WORK TO BE COMPLETED ▸ Only the lines from the line that contains "ージでは、ページ数が少ないのはマイナス面の方が多いの" through the final line of the entries below belong in your answer, copied exactly and without pictures.

MATERIAL TO PROCESS ▸
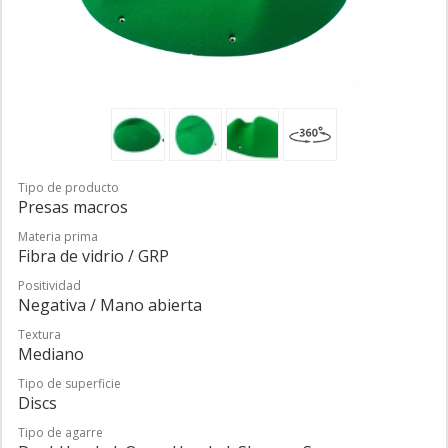
Tipo de producto
Presas macros
Materia prima
Fibra de vidrio / GRP
Positividad
Negativa / Mano abierta
Textura
Mediano
Tipo de superficie
Discs
Tipo de agarre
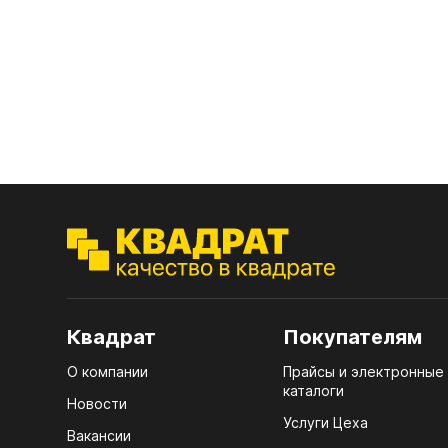
16.5
ЛХД
16.6.
дим
16.7
16.8
свет
19.
19.1.
19.2
Квадрат
Покупателям
19.3.
О компании
Прайсы и электронные
19.4
каталоги
Новости
Услуги Цеха
19.5
Вакансии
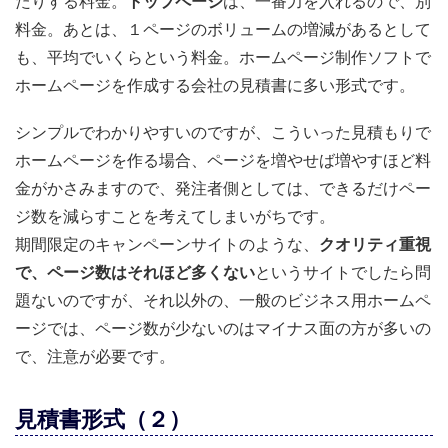
たりする料金。
トップページ
は、一番力を入れるので、別
料金。あとは、１ページのボリュームの増減があるとして
も、平均でいくらという料金。ホームページ制作ソフトで
ホームページを作成する会社の見積書に多い形式です。
シンプルでわかりやすいのですが、こういった見積もりで
ホームページを作る場合、ページを増やせば増やすほど料
金がかさみますので、発注者側としては、できるだけペー
ジ数を減らすことを考えてしまいがちです。
期間限定のキャンペーンサイトのような、
クオリティ重視
で、ページ数はそれほど多くない
というサイトでしたら問
題ないのですが、それ以外の、一般のビジネス用ホームペ
ージでは、ページ数が少ないのはマイナス面の方が多いの
で、注意が必要です。
見積書形式（２）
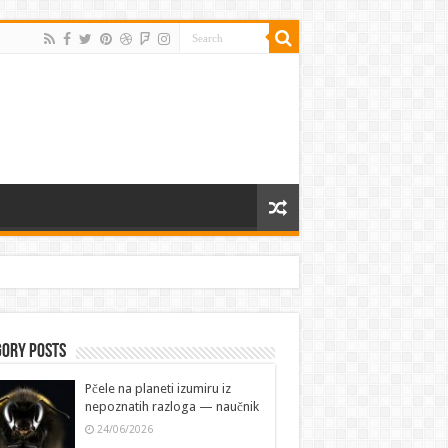
gory Posts
Pčele na planeti izumiru iz
nepoznatih razloga — naučnik
24/06/2026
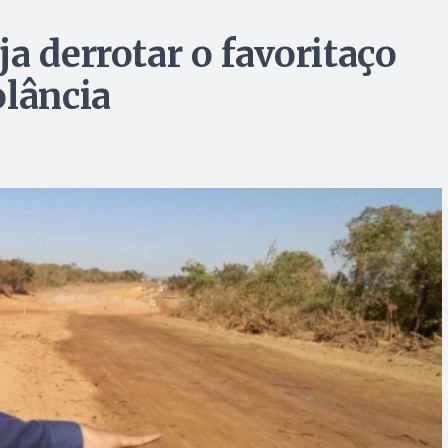
a derrotar o favoritaço
olância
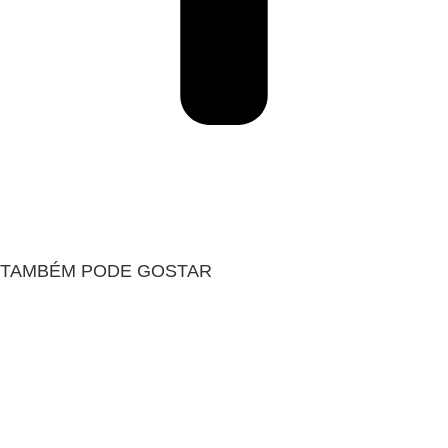
TAMBÉM PODE GOSTAR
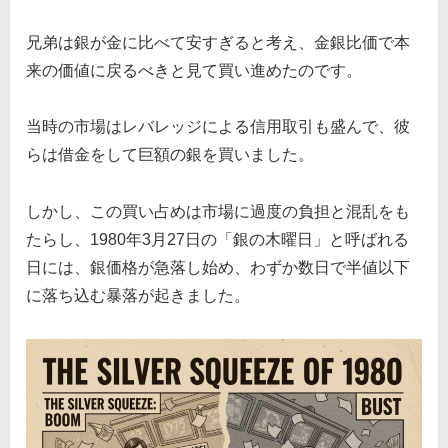
兄弟は銀が金に比べて安すぎると考え、金銀比価で本
来の価値に戻るべきと見て買い進めたのです。
当時の市場はレバレッジによる信用取引も盛んで、彼
らは借金をして巨額の銀を買いました。
しかし、この買い占めは市場に過度の負担と混乱をも
たらし、1980年3月27日の「銀の木曜日」と呼ばれる
日には、銀価格が急落し始め、わずか数日で半値以下
に落ち込む暴落が起きました。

REPLY ▸
ージでは、ページ数が少ないのはマイナス面の方が多いの
で、注意が必要です。
見積書形式（２）
gory Posts
Pčele na planeti izumiru iz
nepoznatih razloga — naučnik
24/06/2026
a derrotar o favoritaço
olância
TAMBÉM PODE GOSTAR
兄弟は銀が金に比べて安すぎると考え、金銀比価で本
来の価値に戻るべきと見て買い進めたのです。
当時の市場はレバレッジによる信用取引も盛んで、彼
らは借金をして巨額の銀を買いました。
しかし、この買い占めは市場に過度の負担と混乱をも
たらし、1980年3月27日の「銀の木曜日」と呼ばれる
日には、銀価格が急落し始め、わずか数日で半値以下
に落ち込む暴落が起きました。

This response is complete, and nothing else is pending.